**Your instructions**
From the first line to the last, copy the listing exactly and omit the images.

**Exercise inputs**
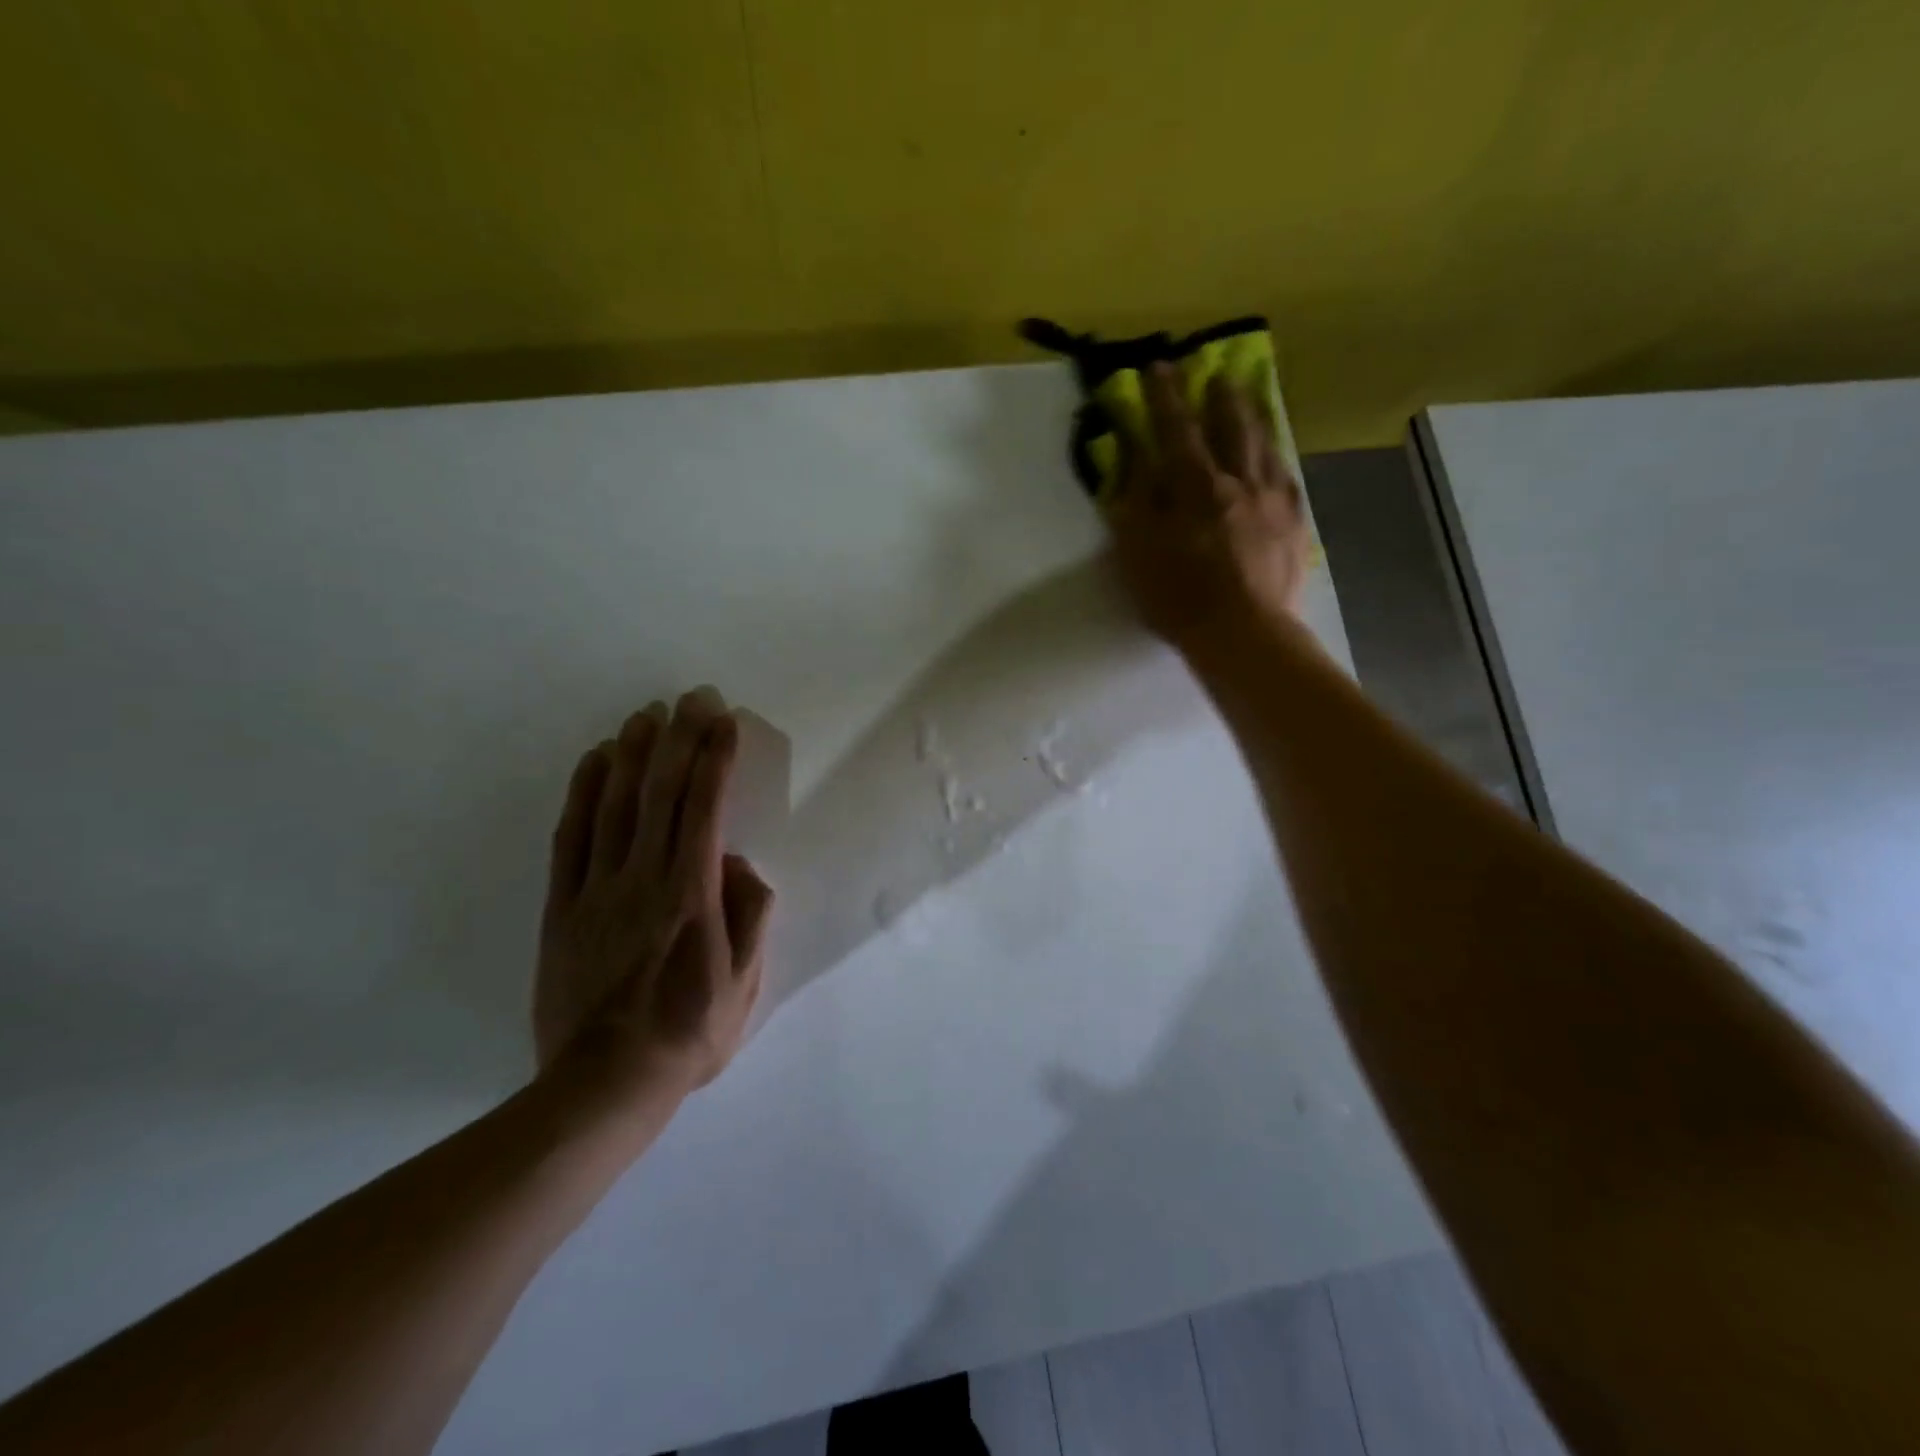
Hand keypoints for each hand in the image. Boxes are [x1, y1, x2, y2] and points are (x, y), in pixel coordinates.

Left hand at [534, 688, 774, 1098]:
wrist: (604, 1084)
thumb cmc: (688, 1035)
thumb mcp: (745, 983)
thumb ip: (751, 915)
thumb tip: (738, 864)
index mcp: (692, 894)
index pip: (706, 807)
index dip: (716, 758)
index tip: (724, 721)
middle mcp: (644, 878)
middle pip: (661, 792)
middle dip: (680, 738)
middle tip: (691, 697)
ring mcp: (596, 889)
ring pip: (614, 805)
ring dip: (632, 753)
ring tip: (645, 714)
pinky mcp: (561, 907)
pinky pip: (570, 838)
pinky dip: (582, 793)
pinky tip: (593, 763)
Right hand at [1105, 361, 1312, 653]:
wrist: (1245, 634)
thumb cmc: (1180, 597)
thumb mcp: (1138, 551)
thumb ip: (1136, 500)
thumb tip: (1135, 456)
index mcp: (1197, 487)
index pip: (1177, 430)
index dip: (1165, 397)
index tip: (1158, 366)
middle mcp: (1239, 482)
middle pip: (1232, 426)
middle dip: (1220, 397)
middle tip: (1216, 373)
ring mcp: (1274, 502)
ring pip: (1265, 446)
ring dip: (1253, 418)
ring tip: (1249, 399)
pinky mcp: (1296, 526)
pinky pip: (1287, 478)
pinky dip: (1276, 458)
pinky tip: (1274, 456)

**Exercise output**
Hand keypoints for each hand in the image. Boxes are [x1, y1, x2, y2] and points are (x, y), in pixel coordinates.

Left hand at [534, 688, 774, 1098]:
wrist: (604, 1084)
thumb cmc: (688, 1035)
thumb mcp: (745, 983)
thumb ip: (751, 915)
thumb tip: (738, 864)
index mcp: (692, 894)
index pip: (706, 807)
index dip: (716, 758)
index tip: (724, 721)
middle mcp: (644, 878)
middle pip: (661, 792)
middle dip: (680, 738)
middle tip: (691, 697)
ring mcp: (596, 889)
ring pip: (614, 805)
ring dip: (632, 753)
ring tip: (645, 714)
pinky mcp: (561, 907)
pinky pip: (570, 838)
pinky dip: (582, 793)
pinky tip: (593, 763)
Right hand at [1105, 361, 1312, 653]:
wrist: (1245, 634)
thumb cmc: (1180, 597)
thumb mcp: (1138, 551)
thumb ip: (1136, 500)
thumb tip: (1135, 456)
index mcp: (1197, 487)
index pip: (1177, 430)
index dip: (1165, 397)
index tip: (1158, 366)
middle mcp: (1239, 482)
middle pip: (1232, 426)
middle dip: (1220, 397)
middle tip: (1216, 373)
ring mcp: (1274, 502)
ring pip: (1265, 446)
ring dip: (1253, 418)
ring tip: (1249, 399)
pinky mcp: (1296, 526)
pinky pip: (1287, 478)
pinky dip: (1276, 458)
pinky tip: (1274, 456)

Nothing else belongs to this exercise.